Saved data entries:
■ ■ ■

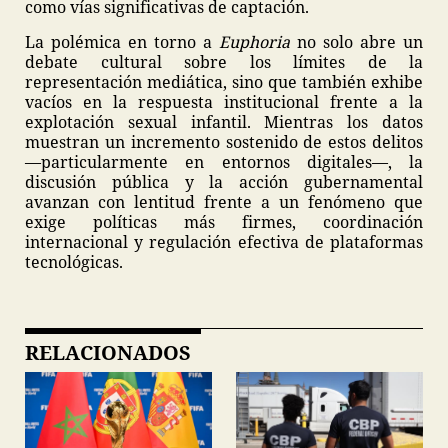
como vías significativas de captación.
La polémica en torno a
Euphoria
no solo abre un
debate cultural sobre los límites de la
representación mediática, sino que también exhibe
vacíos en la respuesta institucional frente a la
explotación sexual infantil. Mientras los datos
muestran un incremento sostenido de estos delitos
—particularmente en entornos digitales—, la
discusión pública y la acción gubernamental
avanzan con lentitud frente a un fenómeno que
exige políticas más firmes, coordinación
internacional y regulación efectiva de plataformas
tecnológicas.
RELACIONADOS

■ ■ ■

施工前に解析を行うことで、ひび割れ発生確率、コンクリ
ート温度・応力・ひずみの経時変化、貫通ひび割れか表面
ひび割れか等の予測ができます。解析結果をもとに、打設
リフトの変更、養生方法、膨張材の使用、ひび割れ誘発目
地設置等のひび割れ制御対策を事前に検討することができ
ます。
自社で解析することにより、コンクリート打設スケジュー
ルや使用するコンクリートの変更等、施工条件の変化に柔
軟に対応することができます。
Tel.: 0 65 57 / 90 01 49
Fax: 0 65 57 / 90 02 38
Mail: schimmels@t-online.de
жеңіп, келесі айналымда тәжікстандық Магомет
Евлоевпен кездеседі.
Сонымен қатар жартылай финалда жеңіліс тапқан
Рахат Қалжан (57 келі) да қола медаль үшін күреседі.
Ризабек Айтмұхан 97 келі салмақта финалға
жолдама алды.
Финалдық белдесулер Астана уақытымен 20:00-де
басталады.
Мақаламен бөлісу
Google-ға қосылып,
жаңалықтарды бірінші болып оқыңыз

■ ■ ■

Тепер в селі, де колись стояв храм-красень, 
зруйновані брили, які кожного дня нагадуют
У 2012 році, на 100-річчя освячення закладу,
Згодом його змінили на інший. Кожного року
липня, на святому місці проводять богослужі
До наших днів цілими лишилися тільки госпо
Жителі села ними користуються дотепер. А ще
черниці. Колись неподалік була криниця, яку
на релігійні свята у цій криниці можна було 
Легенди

■ ■ ■

> **WORK ITEM**:
Turn the lines of the records from the line with "como vías significativas de captación." up to and including the line with "explotación sexual infantil." into a JSON list of strings, one string per line, with blank lines left out.

> **REPLY**:
[
  "como vías significativas de captación.",
  "La polémica en torno a",
  "Euphoria",
  "no solo abre un",
  "debate cultural sobre los límites de la",
  "representación mediática, sino que también exhibe",
  "vacíos en la respuesta institucional frente a la",
  "explotación sexual infantil. Mientras los datos"
]